TASK: Output the material below word for word, leaving out the pictures.

Segment Start: SUPPLIED MATERIAL

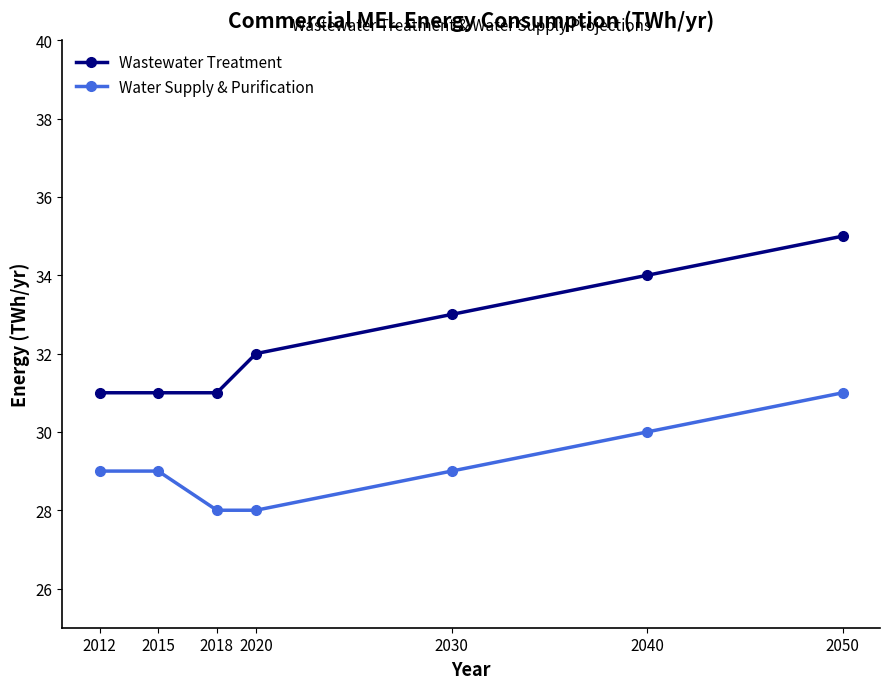

At how many categories does at least one series exceed 28?

7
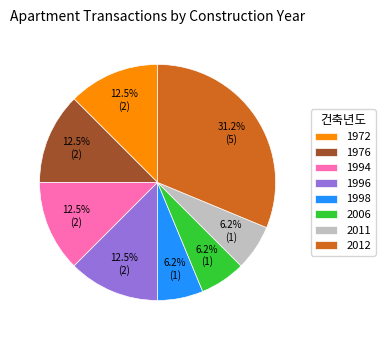

Which slice is the largest?

2012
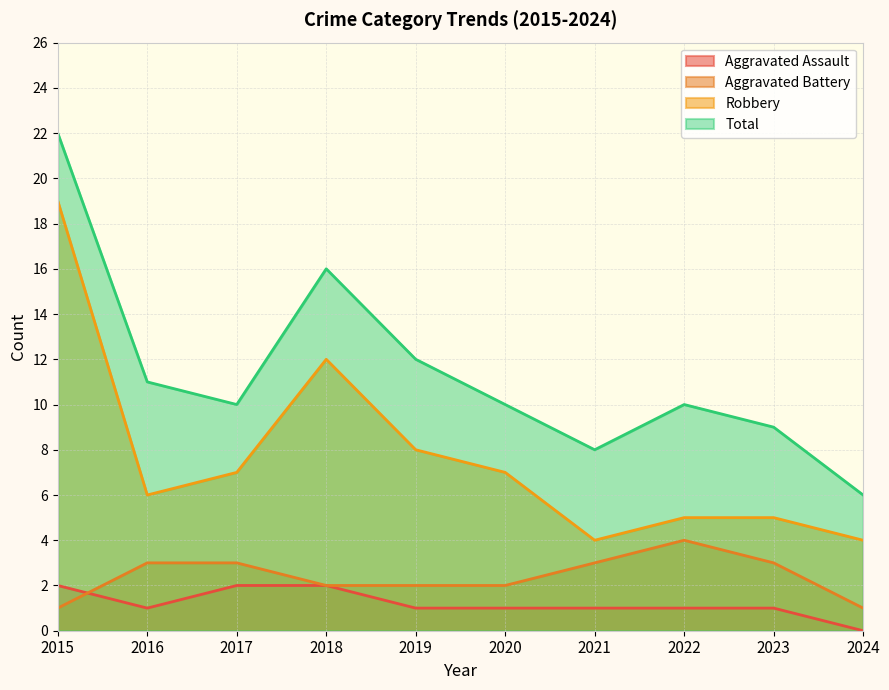

List the labels in order of Total value, smallest first.

2024, 2021, 2023, 2017, 2020, 2022, 2016, 2019, 2018, 2015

Segment End: SUPPLIED MATERIAL

ANSWER:
At how many categories does at least one series exceed 28?

7

Which slice is the largest?

2012

List the labels in order of Total value, smallest first.

2024, 2021, 2023, 2017, 2020, 2022, 2016, 2019, 2018, 2015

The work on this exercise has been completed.